▶ **Required work**
Would you please write out each entry precisely as given?

▶ **Dataset records**
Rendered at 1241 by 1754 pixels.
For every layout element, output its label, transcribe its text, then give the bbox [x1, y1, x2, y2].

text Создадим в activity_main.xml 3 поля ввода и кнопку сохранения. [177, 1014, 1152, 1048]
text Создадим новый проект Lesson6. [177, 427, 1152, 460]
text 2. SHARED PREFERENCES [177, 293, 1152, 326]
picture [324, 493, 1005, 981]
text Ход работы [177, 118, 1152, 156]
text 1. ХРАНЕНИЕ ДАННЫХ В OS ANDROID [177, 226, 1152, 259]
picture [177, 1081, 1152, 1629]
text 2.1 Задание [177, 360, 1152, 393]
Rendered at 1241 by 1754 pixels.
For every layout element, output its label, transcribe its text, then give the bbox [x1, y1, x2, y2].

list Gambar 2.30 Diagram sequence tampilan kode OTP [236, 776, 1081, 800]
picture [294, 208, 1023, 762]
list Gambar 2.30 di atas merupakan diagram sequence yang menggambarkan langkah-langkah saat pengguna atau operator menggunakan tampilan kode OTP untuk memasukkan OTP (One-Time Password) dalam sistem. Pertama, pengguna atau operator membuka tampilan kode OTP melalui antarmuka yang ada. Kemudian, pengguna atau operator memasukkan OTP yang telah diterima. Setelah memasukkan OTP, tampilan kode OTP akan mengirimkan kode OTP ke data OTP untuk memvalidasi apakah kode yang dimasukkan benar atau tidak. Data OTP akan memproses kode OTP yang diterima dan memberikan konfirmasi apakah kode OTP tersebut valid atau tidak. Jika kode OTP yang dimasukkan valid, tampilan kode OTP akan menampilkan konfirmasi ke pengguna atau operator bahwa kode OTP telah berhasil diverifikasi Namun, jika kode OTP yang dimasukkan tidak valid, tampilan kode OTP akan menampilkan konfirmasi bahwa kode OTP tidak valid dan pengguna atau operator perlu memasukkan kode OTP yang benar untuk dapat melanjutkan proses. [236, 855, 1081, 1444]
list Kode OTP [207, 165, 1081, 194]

▶ **Expected answer**
Rendered at 1241 by 1754 pixels.
For every layout element, output its label, transcribe its text, then give the bbox [x1, y1, x2, y2].

text Создадим в activity_main.xml 3 поля ввода и кнопку сохранения. [177, 1014, 1152, 1048]
text Создадим новый проект Lesson6. [177, 427, 1152, 460]
text 2. SHARED PREFERENCES [177, 293, 1152, 326]
picture [324, 493, 1005, 981]
text Ход работы [177, 118, 1152, 156]
text 1. ХРАНЕНИЕ ДАННЫХ В OS ANDROID [177, 226, 1152, 259]
picture [177, 1081, 1152, 1629]
text 2.1 Задание [177, 360, 1152, 393]
Rendered at 1241 by 1754 pixels.
For every layout element, output its label, transcribe its text, then give the bbox [x1, y1, x2, y2].

list Gambar 2.30 Diagram sequence tampilan kode OTP [236, 776, 1081, 800]
picture [294, 208, 1023, 762]
list Gambar 2.30 di atas merupakan diagram sequence yang menggambarkan langkah-langkah saat pengguna atau operator menggunakan tampilan kode OTP untuk memasukkan OTP (One-Time Password) dalam sistem. Pertama, pengguna atau operator membuka tampilan kode OTP melalui antarmuka yang ada. Kemudian, pengguna atau operator memasukkan OTP yang telah diterima. Setelah memasukkan OTP, tampilan kode OTP akan mengirimkan kode OTP ke data OTP untuk memvalidasi apakah kode yang dimasukkan benar atau tidak. Data OTP akan memproses kode OTP yang diterima dan memberikan konfirmasi apakah kode OTP tersebut valid atau tidak. Jika kode OTP yang dimasukkan valid, tampilan kode OTP akan menampilkan konfirmasi ke pengguna atau operator bahwa kode OTP telah berhasil diverifikasi Namun, jika kode OTP yang dimasukkan tidak valid, tampilan kode OTP akan menampilkan konfirmasi bahwa kode OTP tidak valid dan pengguna atau operator perlu memasukkan kode OTP yang benar untuk dapat melanjutkan proses. [236, 855, 1081, 1444]
list Kode OTP [207, 165, 1081, 194]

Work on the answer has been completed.